Victor Frankenstein, poussé par le désir de transcender les limites naturelles, assemble une créature humanoïde à partir de matière inanimée. Horrifié par sa création, il l'abandonne, incitant l'être à chercher vengeance pour son isolement. Le récit suit les conséquences catastrophiques de ce lien brisé, passant de l'Arctique glacial aux sereines Alpes suisses, alors que le créateur et la créature sont enfermés dans une quête mutuelle de ruine.
À la tombée de la nuit, il se retrouva à l’entrée du cimetière où reposaient William, Elizabeth et son père. En s’approchant de la tombe, le silence de la scène, brisé seulement par le vent, évoqua le sentiment que les esprits des défunts voltigeaient autour du deuil. Le profond chagrin qu’excitait cette scène céda rapidement la place à la rage. À genoux, Victor baisa la terre et jura par le sol sacré et les ombres des morts de poursuivre le démon jusqu’à ce que l’un ou l’autre périsse dans un combat mortel. Il invoqua les esprits des morts pour qu’ils l’aident, jurant que le monstre maudit boirait jusqu’à la lie le calice de l’agonie.
L’adjuration de Victor commença avec solennité, mais à mesure qu’il la concluait, les furies s’emparèrent de lui. Il reçut pour réponse, à travers le silence de la nuit, un rire fort et diabolique qui résonna contre les montagnes, lui faisant sentir comme si tout l’enfer l’entourait de moquerie. Juste au moment où il se sentait au bord de la frénésie, une voix bien connue murmura près de son oreille que le monstre était satisfait que Victor ait décidé de vivre. Victor se rua vers le son, mais le diable échappa à son étreinte. Soudain, la lune se leva et brilla pleinement sur la forme effrayante de la Créature qui fuyait avec une vitesse surhumaine.

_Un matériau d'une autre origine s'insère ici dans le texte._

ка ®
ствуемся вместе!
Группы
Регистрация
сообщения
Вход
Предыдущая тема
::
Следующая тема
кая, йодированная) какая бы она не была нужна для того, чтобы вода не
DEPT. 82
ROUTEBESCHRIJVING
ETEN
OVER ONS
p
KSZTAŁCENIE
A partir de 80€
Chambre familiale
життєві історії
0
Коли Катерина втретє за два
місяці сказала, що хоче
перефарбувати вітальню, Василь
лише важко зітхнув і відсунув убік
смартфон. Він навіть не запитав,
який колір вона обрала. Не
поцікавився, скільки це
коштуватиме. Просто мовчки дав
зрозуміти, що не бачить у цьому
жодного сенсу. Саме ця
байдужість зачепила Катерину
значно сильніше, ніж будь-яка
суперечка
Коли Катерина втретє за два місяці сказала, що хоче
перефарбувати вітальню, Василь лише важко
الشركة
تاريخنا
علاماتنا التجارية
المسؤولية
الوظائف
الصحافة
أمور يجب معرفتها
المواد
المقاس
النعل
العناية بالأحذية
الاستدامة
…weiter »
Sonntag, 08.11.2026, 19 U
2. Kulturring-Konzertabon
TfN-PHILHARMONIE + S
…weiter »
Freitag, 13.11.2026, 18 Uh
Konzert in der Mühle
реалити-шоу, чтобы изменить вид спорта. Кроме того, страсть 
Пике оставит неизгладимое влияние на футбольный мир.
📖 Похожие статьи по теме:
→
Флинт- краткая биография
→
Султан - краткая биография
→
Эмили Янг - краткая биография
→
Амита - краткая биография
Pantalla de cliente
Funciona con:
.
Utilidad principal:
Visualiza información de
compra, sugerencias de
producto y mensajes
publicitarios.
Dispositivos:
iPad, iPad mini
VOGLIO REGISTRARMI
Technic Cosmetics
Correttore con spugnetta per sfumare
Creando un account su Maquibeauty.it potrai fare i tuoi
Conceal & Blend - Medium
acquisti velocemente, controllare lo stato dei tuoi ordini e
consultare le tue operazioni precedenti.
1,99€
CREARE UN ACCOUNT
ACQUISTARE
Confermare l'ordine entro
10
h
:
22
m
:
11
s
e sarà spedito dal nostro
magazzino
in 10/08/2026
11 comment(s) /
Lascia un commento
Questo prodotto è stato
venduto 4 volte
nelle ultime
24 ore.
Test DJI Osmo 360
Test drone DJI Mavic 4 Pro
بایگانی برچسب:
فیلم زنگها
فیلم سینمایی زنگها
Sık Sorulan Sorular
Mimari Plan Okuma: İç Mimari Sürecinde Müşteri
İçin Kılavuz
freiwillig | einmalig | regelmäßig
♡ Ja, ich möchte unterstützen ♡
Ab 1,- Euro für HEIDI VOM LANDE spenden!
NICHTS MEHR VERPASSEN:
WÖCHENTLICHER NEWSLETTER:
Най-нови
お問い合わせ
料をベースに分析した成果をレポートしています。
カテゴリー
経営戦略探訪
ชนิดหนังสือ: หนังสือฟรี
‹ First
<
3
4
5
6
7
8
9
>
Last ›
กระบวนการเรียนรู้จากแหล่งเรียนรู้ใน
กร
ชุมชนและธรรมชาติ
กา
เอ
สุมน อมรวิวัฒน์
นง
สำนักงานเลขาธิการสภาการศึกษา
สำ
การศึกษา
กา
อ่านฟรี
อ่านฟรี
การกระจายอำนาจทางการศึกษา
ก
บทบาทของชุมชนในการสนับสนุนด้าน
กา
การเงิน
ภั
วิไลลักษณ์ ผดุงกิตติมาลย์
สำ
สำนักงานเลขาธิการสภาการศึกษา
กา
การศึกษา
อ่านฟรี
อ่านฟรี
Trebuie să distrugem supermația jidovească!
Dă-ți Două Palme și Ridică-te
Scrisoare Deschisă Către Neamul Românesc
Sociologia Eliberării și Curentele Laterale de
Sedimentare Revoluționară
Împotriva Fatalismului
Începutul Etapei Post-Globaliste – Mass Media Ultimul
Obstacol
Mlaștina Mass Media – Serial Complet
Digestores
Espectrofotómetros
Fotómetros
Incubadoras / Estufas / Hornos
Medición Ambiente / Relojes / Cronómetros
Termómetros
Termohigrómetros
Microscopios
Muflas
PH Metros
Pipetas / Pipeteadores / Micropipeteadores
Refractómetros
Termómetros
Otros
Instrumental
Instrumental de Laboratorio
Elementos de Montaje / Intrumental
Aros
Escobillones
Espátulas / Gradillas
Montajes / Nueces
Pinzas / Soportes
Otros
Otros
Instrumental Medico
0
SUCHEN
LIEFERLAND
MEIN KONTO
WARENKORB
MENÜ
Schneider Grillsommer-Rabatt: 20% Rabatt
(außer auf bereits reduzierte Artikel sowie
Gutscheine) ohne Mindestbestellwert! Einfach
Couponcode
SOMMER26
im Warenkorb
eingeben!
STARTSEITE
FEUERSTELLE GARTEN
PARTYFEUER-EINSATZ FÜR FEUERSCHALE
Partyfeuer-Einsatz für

Ainsi commença une poursuite qui dura de nombreux mois. Guidé par de légers indices, Victor suivit le Rhin jusqu’à la Méditerranée, où il vit le monstre se cacher. Victor prit passage, mais la Créature s’échappa à nouveau. Au milieu des contrées sauvages de la Tartarie et de la Russie, bien que le monstre l’évitât, Victor suivit sa piste sans relâche. Parfois, des paysans terrifiés l’informaient du chemin, et parfois la Créature elle-même laissait des marques pour le guider, craignant que Victor ne mourût si la piste était perdue. Victor vit l’empreinte du pas immense de la Créature sur les plaines blanches de neige.
Le voyage fut une épreuve éprouvante de froid, de besoin et de fatigue, mais Victor sentait qu’il portait son enfer éternel en lui. Pourtant, un esprit de bien semblait diriger ses pas, le tirant des difficultés. Quand la nature succombait sous l’épuisement, un repas était trouvé dans le désert, une nourriture grossière qu’il croyait déposée là par les esprits qu’il avait invoqués. Quand il était brûlé par la soif, un léger nuage obscurcissait le ciel, versait quelques gouttes revivifiantes, et disparaissait. Il se nourrissait généralement d’animaux sauvages, utilisant son argent pour acheter l’amitié des villageois ou leur présentant la nourriture qu’il avait tuée.